Opinion

THE FUTURE IS HERE

Jewish educators need a seat at the AI table

In early July, the American Federation of Teachers announced plans for an AI training center for educators, powered by $23 million in funding from Microsoft, OpenAI and Anthropic, three of the leading forces in the world of artificial intelligence. According to The New York Times, one of AFT President Randi Weingarten’s objectives in pursuing this initiative is “to ensure that teachers have some input on how AI tools are developed for educational use.” In other words, if you aren’t part of the conversation, you risk being irrelevant.

Unfortunately, since the AFT does not represent Jewish studies teachers employed by private schools, they will not have a seat at this particular table. So, unless we Jewish educators arrange an alternative venue, those responsible for transmitting Torah’s ancient messages to the next generation of Jewish learners will need to do so without explicit encouragement from the titans of Silicon Valley. But these companies have made their tools available to everyone, so even if we need to create our own table, stakeholders in Jewish schools owe it to the future of Jewish education to engage with the promise and the perils of artificial intelligence. 

Here’s why. 

The possibilities for supercharging our classrooms are real, but disruptions to education as we know it run very deep, threatening to undermine the skills and sensibilities that we as Jewish educators most want to instill in our students. “The greater the work, the greater the reward” is a famous Talmudic aphorism, but the appearance of large-language models (LLMs) such as Claude or ChatGPT may mean we have to re-think the nature of both the work and the reward. Indeed, from basic skills of decoding Jewish texts to what it means to display mastery over the content, so much is shifting.

AI’s potential for supporting students and educators alike is tremendous. Already, LLMs the dozens of tools they power hover in the cloud around us all, ready to assist both teachers and students. They can help with researching, writing, grading, creating lesson plans, creating or answering homework questions or other assessments, and breaking down language barriers. LLMs can summarize long passages, or reframe them in simpler language — and they will do it all politely, cheering your prompts and validating your feelings. A chatbot will never get tired or run out of capacity for answering students’ questions, and will continue to do so many hours after the teacher has shut down their email for the night. 

The scary thing about AI is that it makes stupid tasks easy, and it also makes not-so-stupid tasks easy — or at least, easy to complete. LLMs can provide bespoke essays in seconds, but the essays were never the point. Students do not learn the thought processes that writing essays was designed to train. It probably shouldn’t take a study from Carnegie Mellon and Microsoft to demonstrate that using critical thinking faculties less frequently weakens those mental muscles.

Great educators, though, blend an understanding of their students’ worlds with their own broader perspectives, helping learners figure out how to become smarter and wiser. Knowing more than your students is not sufficient. A teacher also needs an accurate sense of what their students understand about the world, what they don’t yet grasp, and how to bridge that gap. 

Educators need to invite students into the experience, and give them the muscle memory of working through problems on their own. You can’t learn to play basketball from a classroom lecture; and if AI does all the jumping for you, your legs will never get strong enough to sink a dunk, either. Sensing what learners need to be able to do and figuring out how to get them out doing it in the real world is part of what great educators do best. 

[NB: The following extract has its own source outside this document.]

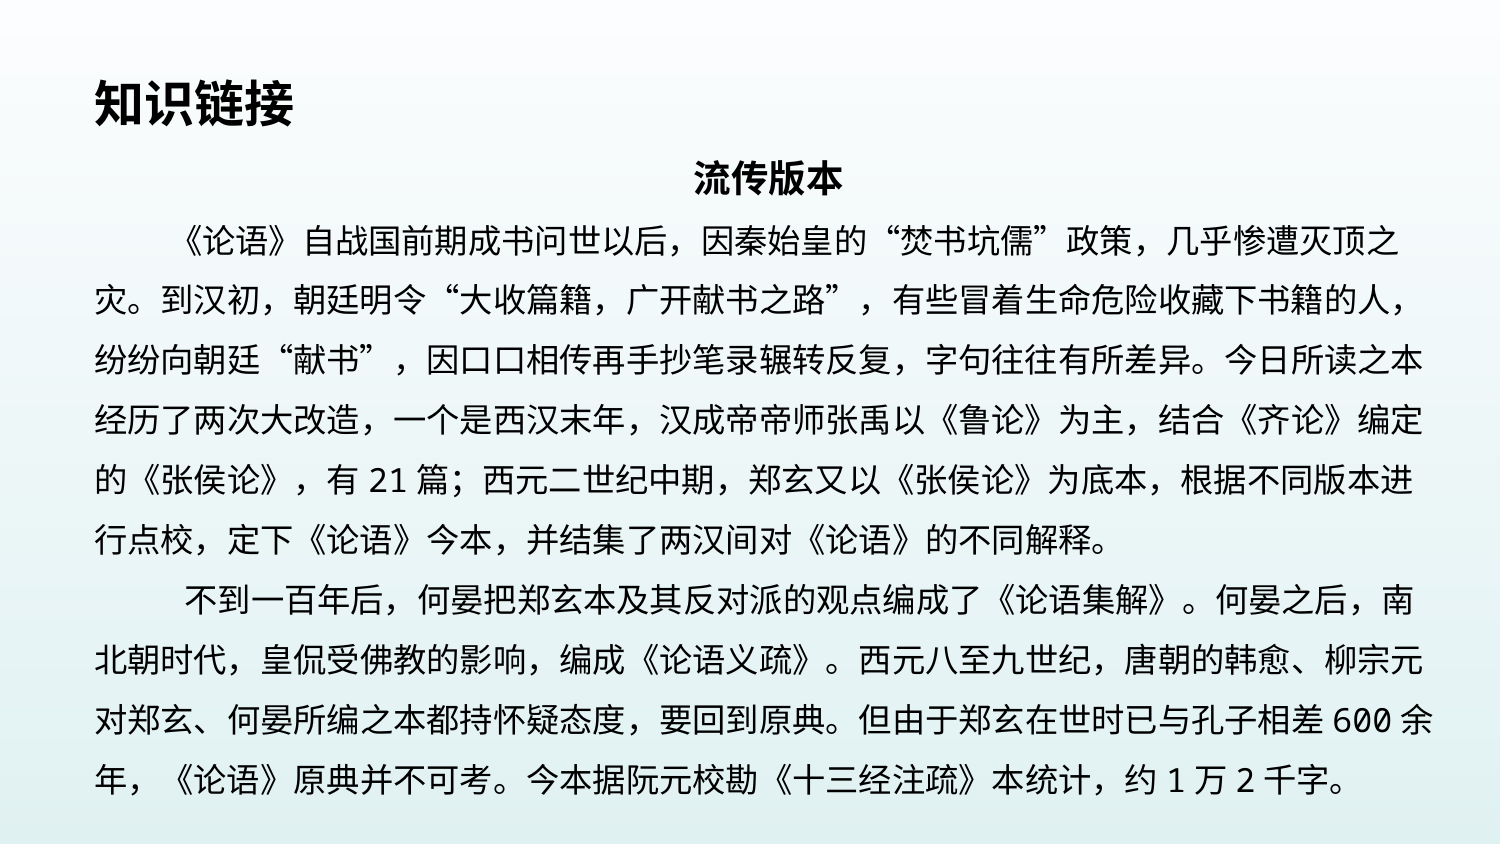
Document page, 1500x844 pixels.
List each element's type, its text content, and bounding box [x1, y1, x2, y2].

text_box 流传版本 《论语》自战国前期成书问世以后，因秦始皇的“焚书坑儒”政策，几乎惨遭灭顶之灾。到汉初，朝廷明令“大收篇籍，广开献书之路”，有些冒着生命危险收藏下书籍的人，纷纷向朝廷“献书”，因口口相传再手抄笔录辗转反复，字句往往有所差异。今日所读之本经历了两次大改造，一个是西汉末年，汉成帝帝师张禹以《鲁论》为主，结合《齐论》编定的《张侯论》，有21篇；西元二世纪中期，郑玄又以《张侯论》为底本，根据不同版本进行点校，定下《论语》今本，并结集了两汉间对《论语》的不同解释。 不到一百年后，何晏把郑玄本及其反对派的观点编成了《论语集解》。何晏之后，南北朝时代，皇侃受佛教的影响，编成《论语义疏》。西元八至九世纪，唐朝的韩愈、柳宗元对郑玄、何晏所编之本都持怀疑态度，要回到原典。但由于郑玄在世时已与孔子相差600余年，《论语》原典并不可考。今本据阮元校勘《十三经注疏》本统计，约1万2千字。 [79, 102, 1459, 806]
text_box 知识链接 [79, 71, 330, 102]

Education in general and Jewish education in particular is facing an almost unprecedented challenge. But the good news is that teachers have the perfect resource on hand to help them. Never mind colleges, students in middle or high school know how to use LLMs. However, they lack the wisdom to know how best to implement it, and that’s where educators come in. When can I rely on artificial intelligence, and when is the human variety a better choice? Is using ChatGPT like using Grammarly or spell check, or is it cheating? What am I giving up when I use these tools, and what am I gaining? 

Teachers tasked with bringing Torah to the TikTok generation can only be successful at sparking real learning among their students if we face these new tools head-on and together. Teachers and students alike need to be educated about AI: What it is (a powerful probability engine), what it isn’t (a mind), what it can do (make infinite suggestions) and what it cannot do (know when it’s right). They need to understand its ubiquity (Do you Google information? If so, you are already using AI), its power and the potential it holds for all of us.

The Gemara in Ta’anit encapsulates a central truth about the gift of being a teacher: “Rabbi Hanina said: I have learned much from my teachers and even more from my friends, but from my students I have learned more than from all of them.? Often, this beautiful sentiment comes laden with a kind of false humility; teachers give over wisdom and years of accrued information, and students refine our knowledge with their probing questions or provide personal exemplars that inspire us. When it comes to the AI revolution, the learning curve is steep and the students are climbing it with us, perhaps even a step ahead. All the stakeholders in Jewish education have the opportunity to leverage these new tools, together, and to take advantage of the ways that they can enhance our shared learning experience. 

Sara Wolkenfeld is the chief learning officer for Sefaria.